Including all share classes, year-to-date through July 31, 60.3% of 330 such funds from Fidelity beat their category average, according to Morningstar.
That compares with just 40.67% of 327 domestic-equity funds for the one-year period, 33.47% of 245 funds for the three-year annualized period and 38.43% of 216 funds for the five-year annualized period.
But the improvement wasn't enough to best American Funds.
Year-to-date for the same period, 71.43% of 105 domestic-equity funds from American Funds beat their category average. For the one-year period, it was 73.47% of 98 funds, for the three-year annualized period, it was 74.49% of 98 funds, and for the five-year annualized period, it was 77.55% of 98 funds.
But Fidelity's improved performance beat out Vanguard.
Year-to-date for the same period, 29.81% of 104 domestic-equity funds from Vanguard beat their category average. For the one-year period, it was 53.85% of 104 funds; for the three-year annualized period, it was 62.07% of 87 funds; and for the five-year annualized period, it was 70.13% of 77 funds.
If Fidelity can continue to squeeze good performance out of its funds, it has a shot at recapturing lost long-term mutual fund assets, said Geoff Bobroff, a mutual fund consultant in East Greenwich, R.I.
“Performance is the cure-all for everything,” he said.
It would certainly help to dampen the “noise” surrounding a number of executive changes — both real and rumored — at Fidelity, Mr. Bobroff said.
There have been murmurs that Rodger Lawson, Fidelity's president, is looking to leave, though the firm has denied it.
Walter Donovan, president of the equities division, and Marvin Adams, who was president of Fidelity Shared Services, the firm's real estate and technology operations, left the firm this year, as did several portfolio managers.
But establishing a consistent track record will be tough to achieve.
Much of Fidelity's current good fortune — as well as that of many fund groups — can be traced to stocks that got so beaten up that there was no place for them to go but up, Mr. Kinnel said.
Only time will tell if Fidelity can maintain the improved performance in the absence of such a trend.
For its part, the company thinks that it can continue to produce good fund returns.
Fidelity has more then 900 investment professionals, including more then 480 analysts around the world, said Vincent Loporchio, a company spokesman.
“We believe that we have unrivaled resources,” he said.
That may be true, but it doesn't necessarily mean that Fidelity will again reign supreme in long-term mutual fund assets.
“They are a large, successful company, and barring some unforeseen disaster, I don't see Fidelity being anything more than a large, successful company,” said Howard Schneider, president of Practical Perspectives LLC, a Boxford, Mass., consulting firm. “That said, I don't see them recapturing their heyday when they were the leader in the mutual fund business.”
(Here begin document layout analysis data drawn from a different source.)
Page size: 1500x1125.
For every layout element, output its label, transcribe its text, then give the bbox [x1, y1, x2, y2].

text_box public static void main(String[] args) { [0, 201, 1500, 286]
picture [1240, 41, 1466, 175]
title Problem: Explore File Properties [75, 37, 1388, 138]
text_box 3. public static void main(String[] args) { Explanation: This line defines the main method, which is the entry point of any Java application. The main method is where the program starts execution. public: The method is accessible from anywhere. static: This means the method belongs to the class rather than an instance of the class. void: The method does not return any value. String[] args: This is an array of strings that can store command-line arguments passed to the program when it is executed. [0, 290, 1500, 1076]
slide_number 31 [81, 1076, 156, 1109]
The reasons have to do with performance, but they go deeper than that, Mr. Schneider said.
LACKS AN IDENTITY
Fidelity tries to be all things to all people, and as a result hasn't really carved out an identity for itself, he said.
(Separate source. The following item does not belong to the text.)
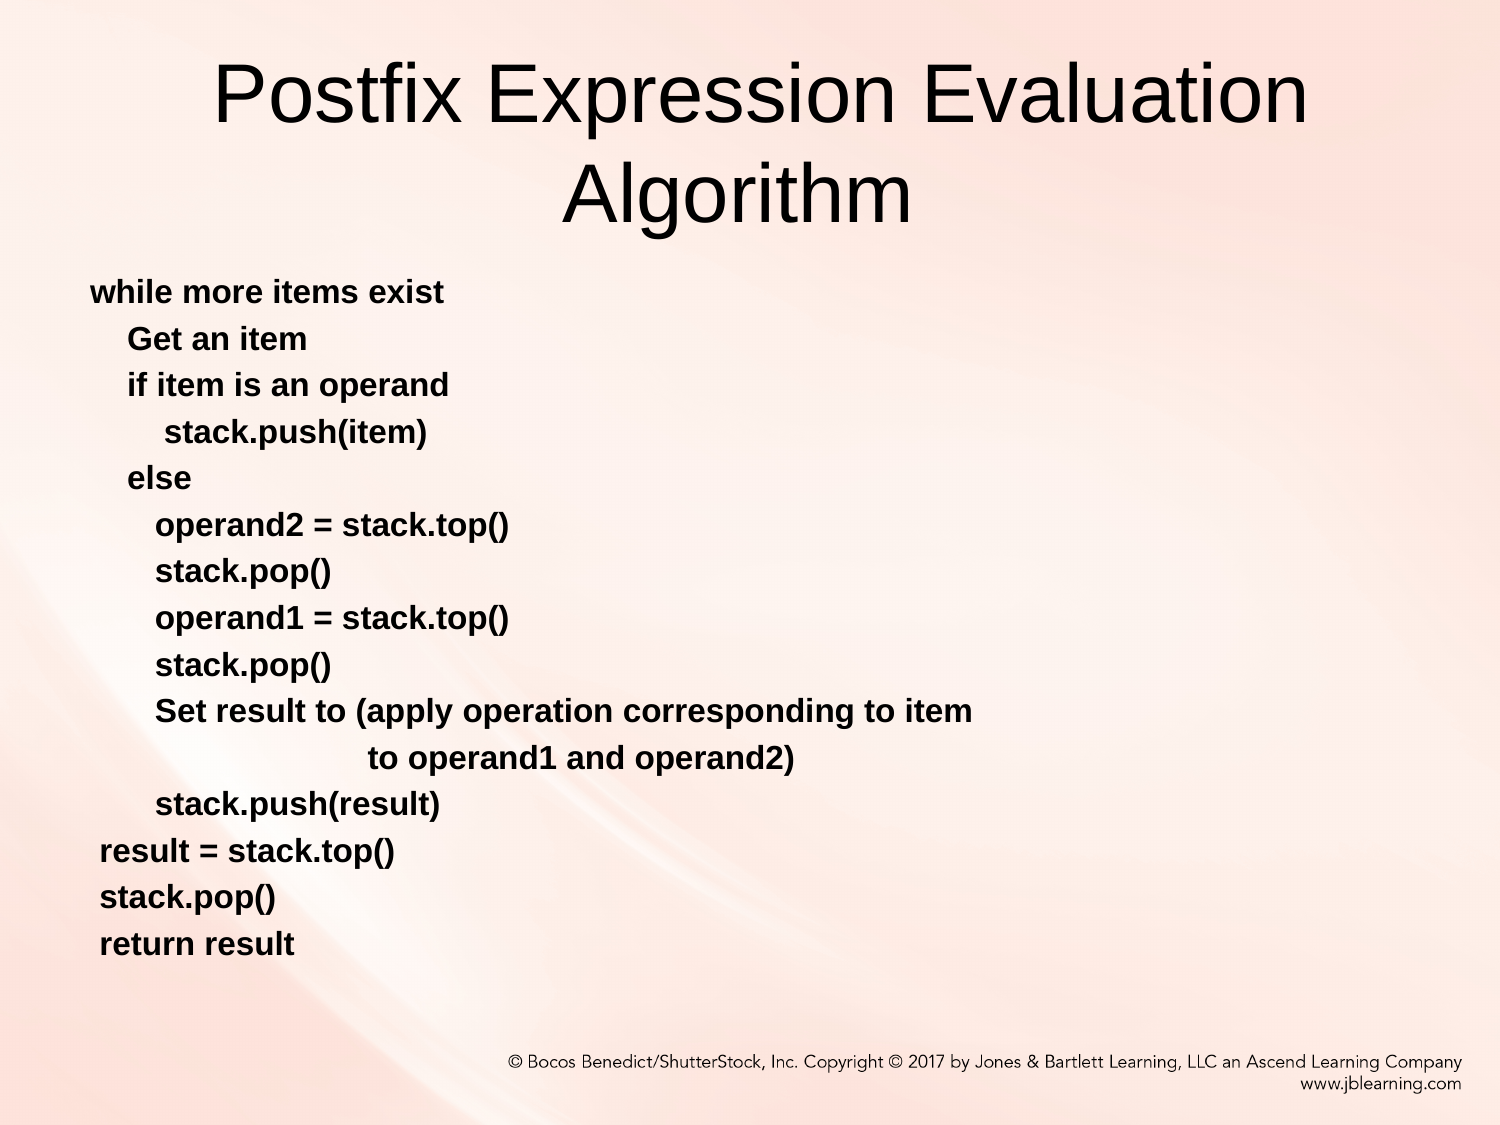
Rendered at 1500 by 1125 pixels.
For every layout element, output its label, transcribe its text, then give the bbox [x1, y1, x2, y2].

picture [0, 0, 1500, 1125]
title Postfix Expression Evaluation Algorithm [75, 45, 1425, 233]
list while more items exist Get an item if item is an operand stack.push(item) else operand2 = stack.top() stack.pop() operand1 = stack.top() stack.pop() Set result to (apply operation corresponding to item to operand1 and operand2) stack.push(result) result = stack.top() stack.pop() return result [75, 262, 1425, 1005]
American Funds has an identity as a steady, conservative fund shop, Mr. Schneider said.
And Vanguard has a reputation as a conservative, low-cost provider, he said.
“Can others cut their prices to compete with Vanguard? Yes,” Mr. Schneider said. “But [Vanguard] owns that position.”
Vanguard also appears to have outmaneuvered Fidelity with regard to exchange traded funds.
Why is that important?
Last year, investors yanked $181 billion more out of mutual funds in 2008 than they put in, according to Strategic Insight.
ETFs, however, saw $176 billion in inflows for the year. Vanguard offers 39 ETFs with about $59 billion in assets, while Fidelity offers just one ETF — the Fidelity Nasdaq Composite Index Tracking Fund (ONEQ) — with about $108 million in assets. American Funds doesn't offer any ETFs.